Iwonna Kowalska ist während der Herrschaft der Kommunisten in Polen (1945 - 89) aufgewachsen. Damals hätten viele Gleichaltrige gegen das System gekämpft - und darum, in einem demokratischen und freien Land zu leben. "1989 dachten wir, jetzt haben wir die Demokratie und die wird auf ewig bleiben", erinnert sie sich.

"Doch dann stellte sich heraus, dass Demokratie etwas ist, das man einfach so wegpusten kann. Wenn man nicht ständig aufpasst auf die fundamentalen Werte einer Gesellschaft, für die sich jeder einsetzen sollte, dann kann es passieren, dass es die Demokratie auf einmal nicht mehr gibt."

Generation Kaczyński

Zurzeit sind die Polskie Babcie nur ein Dutzend Frauen. Vor Corona waren es um die 30, berichtet Iwonna Kowalska. Sie findet, dass in Polen generell zu wenige Menschen demonstrieren. Die Parlamentswahlen hat PiS zum zweiten Mal in Folge gewonnen, und das in allen Altersgruppen.
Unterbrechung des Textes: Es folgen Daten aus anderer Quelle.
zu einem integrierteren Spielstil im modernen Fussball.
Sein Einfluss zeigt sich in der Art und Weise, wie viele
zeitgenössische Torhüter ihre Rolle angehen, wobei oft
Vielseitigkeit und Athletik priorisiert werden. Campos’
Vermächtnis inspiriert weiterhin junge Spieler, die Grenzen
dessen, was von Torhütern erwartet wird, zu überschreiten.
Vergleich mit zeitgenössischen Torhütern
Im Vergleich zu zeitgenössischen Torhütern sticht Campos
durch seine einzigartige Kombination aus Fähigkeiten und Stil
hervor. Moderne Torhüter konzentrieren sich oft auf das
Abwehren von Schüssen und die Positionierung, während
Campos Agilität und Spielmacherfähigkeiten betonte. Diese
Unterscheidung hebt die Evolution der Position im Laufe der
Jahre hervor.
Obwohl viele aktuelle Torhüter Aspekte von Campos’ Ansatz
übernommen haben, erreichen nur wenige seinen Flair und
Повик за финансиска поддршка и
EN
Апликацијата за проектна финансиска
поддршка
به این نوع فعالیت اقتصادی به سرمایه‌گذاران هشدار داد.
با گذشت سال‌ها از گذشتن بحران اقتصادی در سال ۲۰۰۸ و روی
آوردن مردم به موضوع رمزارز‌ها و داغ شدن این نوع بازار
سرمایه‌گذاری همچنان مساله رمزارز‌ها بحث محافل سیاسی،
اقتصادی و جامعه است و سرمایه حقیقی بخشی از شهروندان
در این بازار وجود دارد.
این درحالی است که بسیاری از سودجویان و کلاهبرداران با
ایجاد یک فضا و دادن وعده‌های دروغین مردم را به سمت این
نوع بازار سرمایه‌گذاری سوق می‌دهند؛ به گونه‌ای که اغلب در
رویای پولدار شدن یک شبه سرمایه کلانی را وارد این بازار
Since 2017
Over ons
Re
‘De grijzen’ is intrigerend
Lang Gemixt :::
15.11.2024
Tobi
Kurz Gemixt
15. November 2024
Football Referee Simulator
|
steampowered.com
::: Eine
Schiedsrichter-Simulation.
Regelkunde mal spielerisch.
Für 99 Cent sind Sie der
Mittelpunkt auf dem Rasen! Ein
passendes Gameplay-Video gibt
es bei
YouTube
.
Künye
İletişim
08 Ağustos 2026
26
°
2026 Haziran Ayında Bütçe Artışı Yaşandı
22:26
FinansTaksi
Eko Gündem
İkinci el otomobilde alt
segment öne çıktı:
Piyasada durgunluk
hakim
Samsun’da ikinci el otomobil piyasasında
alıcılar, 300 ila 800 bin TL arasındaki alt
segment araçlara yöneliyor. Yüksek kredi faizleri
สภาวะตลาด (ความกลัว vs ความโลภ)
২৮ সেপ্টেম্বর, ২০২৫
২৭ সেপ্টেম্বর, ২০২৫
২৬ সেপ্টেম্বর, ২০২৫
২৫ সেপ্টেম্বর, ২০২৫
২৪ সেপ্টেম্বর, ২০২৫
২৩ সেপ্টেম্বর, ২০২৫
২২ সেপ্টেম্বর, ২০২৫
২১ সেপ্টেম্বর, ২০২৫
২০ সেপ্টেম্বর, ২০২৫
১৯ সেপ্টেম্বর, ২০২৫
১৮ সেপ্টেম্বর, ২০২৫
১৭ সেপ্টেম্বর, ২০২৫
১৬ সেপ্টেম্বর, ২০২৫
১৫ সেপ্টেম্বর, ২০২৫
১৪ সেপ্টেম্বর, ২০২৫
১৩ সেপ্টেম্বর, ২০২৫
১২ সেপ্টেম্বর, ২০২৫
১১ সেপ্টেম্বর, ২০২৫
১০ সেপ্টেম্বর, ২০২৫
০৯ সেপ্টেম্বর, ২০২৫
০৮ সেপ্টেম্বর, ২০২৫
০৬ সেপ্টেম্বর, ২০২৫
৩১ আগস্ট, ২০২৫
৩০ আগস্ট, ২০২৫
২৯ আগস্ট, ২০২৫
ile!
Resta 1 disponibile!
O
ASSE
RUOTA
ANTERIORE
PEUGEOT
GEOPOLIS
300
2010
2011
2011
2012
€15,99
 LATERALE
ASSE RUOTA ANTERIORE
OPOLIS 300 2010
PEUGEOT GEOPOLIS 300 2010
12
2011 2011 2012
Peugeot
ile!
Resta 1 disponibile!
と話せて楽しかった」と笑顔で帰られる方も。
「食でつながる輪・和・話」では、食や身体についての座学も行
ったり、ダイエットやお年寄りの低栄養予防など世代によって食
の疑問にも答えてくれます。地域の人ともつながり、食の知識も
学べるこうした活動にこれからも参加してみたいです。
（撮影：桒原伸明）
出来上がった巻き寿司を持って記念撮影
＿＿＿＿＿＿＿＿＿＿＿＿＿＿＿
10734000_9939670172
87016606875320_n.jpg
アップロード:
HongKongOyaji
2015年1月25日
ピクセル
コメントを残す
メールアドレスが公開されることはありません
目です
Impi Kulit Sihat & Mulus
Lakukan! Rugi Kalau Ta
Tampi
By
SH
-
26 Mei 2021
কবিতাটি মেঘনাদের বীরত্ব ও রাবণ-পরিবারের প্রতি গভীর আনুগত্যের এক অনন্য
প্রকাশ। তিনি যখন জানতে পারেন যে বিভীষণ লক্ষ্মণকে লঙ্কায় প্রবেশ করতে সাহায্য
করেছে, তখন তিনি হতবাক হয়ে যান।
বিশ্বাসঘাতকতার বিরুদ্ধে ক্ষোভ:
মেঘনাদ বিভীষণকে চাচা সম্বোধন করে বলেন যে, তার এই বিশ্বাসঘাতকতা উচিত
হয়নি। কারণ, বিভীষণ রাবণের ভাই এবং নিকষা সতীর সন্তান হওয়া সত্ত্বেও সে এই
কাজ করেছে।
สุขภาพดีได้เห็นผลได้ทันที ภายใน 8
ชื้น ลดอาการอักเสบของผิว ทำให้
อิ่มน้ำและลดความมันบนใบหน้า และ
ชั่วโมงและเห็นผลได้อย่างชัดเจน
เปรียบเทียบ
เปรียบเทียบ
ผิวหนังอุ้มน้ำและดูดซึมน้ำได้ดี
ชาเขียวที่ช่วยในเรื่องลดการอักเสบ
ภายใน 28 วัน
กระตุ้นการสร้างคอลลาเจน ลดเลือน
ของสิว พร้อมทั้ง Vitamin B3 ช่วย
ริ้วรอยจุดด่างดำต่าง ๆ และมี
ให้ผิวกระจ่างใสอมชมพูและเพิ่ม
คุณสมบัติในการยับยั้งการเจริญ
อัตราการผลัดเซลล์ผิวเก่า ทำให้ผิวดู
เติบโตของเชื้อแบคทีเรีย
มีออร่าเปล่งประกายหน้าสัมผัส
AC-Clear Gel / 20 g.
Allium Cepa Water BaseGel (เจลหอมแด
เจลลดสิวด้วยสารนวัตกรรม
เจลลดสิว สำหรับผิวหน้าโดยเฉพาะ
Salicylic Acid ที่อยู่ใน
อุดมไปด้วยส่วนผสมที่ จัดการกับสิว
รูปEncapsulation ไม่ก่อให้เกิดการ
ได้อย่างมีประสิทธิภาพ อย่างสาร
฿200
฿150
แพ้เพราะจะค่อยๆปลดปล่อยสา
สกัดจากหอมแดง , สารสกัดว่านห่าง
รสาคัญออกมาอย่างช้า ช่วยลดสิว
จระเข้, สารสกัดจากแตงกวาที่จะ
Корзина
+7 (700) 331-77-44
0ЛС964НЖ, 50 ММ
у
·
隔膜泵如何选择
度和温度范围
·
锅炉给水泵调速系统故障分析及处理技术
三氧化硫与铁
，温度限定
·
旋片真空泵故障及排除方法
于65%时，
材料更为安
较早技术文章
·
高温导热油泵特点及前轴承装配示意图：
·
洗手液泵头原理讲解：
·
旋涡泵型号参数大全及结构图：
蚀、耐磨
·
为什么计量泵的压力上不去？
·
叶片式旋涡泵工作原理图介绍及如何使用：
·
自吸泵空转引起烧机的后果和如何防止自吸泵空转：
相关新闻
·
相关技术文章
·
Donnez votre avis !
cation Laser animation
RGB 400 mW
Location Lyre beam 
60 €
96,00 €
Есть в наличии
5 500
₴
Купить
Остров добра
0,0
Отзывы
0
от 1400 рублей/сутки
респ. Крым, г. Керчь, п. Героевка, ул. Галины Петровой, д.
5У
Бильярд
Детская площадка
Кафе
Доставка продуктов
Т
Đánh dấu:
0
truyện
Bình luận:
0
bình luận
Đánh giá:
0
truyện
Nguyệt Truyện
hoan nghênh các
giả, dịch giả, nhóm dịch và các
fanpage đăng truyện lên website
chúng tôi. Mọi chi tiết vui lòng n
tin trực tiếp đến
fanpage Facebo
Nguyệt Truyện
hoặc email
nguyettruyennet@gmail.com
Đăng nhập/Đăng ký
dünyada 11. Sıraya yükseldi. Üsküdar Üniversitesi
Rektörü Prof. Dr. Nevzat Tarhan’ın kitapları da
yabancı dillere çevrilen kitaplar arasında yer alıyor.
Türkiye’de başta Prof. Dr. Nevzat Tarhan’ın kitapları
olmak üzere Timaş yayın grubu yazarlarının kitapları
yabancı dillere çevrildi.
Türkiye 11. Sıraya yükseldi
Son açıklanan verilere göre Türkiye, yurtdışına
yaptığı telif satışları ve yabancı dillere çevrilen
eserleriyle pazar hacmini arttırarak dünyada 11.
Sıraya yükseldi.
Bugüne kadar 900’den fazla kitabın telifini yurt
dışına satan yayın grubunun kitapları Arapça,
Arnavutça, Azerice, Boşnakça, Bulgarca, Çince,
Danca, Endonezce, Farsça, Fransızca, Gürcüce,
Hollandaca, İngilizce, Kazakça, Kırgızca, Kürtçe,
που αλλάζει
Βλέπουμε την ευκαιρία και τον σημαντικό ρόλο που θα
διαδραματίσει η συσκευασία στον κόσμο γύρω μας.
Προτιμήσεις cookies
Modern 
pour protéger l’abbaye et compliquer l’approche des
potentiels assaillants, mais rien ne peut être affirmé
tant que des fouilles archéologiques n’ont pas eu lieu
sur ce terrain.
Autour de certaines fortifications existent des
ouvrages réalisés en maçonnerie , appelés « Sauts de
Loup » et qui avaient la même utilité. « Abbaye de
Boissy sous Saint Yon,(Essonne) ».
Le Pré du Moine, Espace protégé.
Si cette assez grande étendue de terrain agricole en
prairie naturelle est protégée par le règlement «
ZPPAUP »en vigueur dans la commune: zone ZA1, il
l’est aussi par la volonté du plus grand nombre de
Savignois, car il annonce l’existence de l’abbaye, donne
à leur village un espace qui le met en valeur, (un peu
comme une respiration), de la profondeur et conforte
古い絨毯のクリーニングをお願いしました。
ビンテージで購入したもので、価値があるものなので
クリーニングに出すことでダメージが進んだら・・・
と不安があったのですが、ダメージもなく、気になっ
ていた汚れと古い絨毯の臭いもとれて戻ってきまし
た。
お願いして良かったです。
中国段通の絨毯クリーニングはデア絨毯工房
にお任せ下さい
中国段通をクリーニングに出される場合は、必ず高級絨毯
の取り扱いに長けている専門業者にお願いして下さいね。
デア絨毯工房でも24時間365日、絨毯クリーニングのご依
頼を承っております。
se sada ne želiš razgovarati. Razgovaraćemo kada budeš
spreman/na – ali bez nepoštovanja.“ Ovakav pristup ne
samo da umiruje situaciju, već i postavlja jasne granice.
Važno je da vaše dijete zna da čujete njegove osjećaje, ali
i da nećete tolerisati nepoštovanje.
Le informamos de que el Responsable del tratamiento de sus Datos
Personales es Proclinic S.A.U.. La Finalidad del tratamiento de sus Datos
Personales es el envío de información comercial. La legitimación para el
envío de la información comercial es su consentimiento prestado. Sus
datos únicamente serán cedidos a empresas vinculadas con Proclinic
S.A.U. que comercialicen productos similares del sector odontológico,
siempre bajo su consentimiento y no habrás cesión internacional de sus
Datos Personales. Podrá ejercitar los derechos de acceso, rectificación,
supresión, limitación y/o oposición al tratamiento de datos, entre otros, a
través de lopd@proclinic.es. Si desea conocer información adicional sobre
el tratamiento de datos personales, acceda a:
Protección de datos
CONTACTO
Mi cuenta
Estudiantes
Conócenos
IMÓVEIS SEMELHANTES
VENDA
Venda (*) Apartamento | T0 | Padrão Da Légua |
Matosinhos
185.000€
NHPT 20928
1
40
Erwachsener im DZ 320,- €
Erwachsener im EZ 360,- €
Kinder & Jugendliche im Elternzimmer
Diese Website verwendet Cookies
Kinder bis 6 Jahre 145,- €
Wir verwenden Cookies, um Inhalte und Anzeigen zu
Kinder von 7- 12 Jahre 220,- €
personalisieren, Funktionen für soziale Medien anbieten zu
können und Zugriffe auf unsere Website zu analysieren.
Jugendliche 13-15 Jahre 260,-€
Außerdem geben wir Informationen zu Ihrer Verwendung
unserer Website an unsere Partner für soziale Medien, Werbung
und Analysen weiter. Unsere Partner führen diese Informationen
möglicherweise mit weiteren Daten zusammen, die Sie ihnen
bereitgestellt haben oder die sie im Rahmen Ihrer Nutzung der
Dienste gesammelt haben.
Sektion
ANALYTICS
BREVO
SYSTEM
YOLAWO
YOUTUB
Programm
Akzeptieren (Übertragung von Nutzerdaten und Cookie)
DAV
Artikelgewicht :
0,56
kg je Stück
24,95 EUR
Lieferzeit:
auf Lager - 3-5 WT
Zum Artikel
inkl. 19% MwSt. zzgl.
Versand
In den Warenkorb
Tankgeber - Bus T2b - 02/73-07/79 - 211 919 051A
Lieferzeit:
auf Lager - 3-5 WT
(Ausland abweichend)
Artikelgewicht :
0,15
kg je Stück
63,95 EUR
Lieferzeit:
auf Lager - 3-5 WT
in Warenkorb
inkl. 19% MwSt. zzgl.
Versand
Die größte Unterstützung, mehr als 55 Prozent, erreichte die Partei von Jarosław Kaczyński 2019 bei den über 60-Jährigen - Angehörige der Generation der Polnischen Omas.

Diese konsequentesten Wähler von "Recht und Gerechtigkeit" scheinen auch für die revoltierenden Omas Polens am schwersten zu erreichen zu sein. Tatsächlich sei es ihnen noch nie gelungen, eine ältere Person auf der anderen Seite der Barrikade zu überzeugen, berichtet Iwonna Kowalska. "Sie sind sehr verbohrt und überhaupt nicht daran interessiert, was wir machen. Einigen bereitet das Laufen Probleme, aber sie kommen trotzdem regelmäßig zu unseren Treffen, um uns zu beschimpfen."

Nicht nur zu demonstrieren, sondern auch zu diskutieren, ist dagegen das Anliegen der organisierten Omas - "im Kampf mit dem wachsenden Faschismus". Durch Warschau marschierenden Nationalist*innen Aug' in Aug gegenüberzutreten war eine Idee, die die Polskie Babcie verwirklicht haben. Ob es nicht sinnvoll wäre, sie zum Kuchen einzuladen, wägten einige Oma-Aktivistinnen in einem Zeitungsinterview ab: "Schließlich haben auch Nationalisten Omas."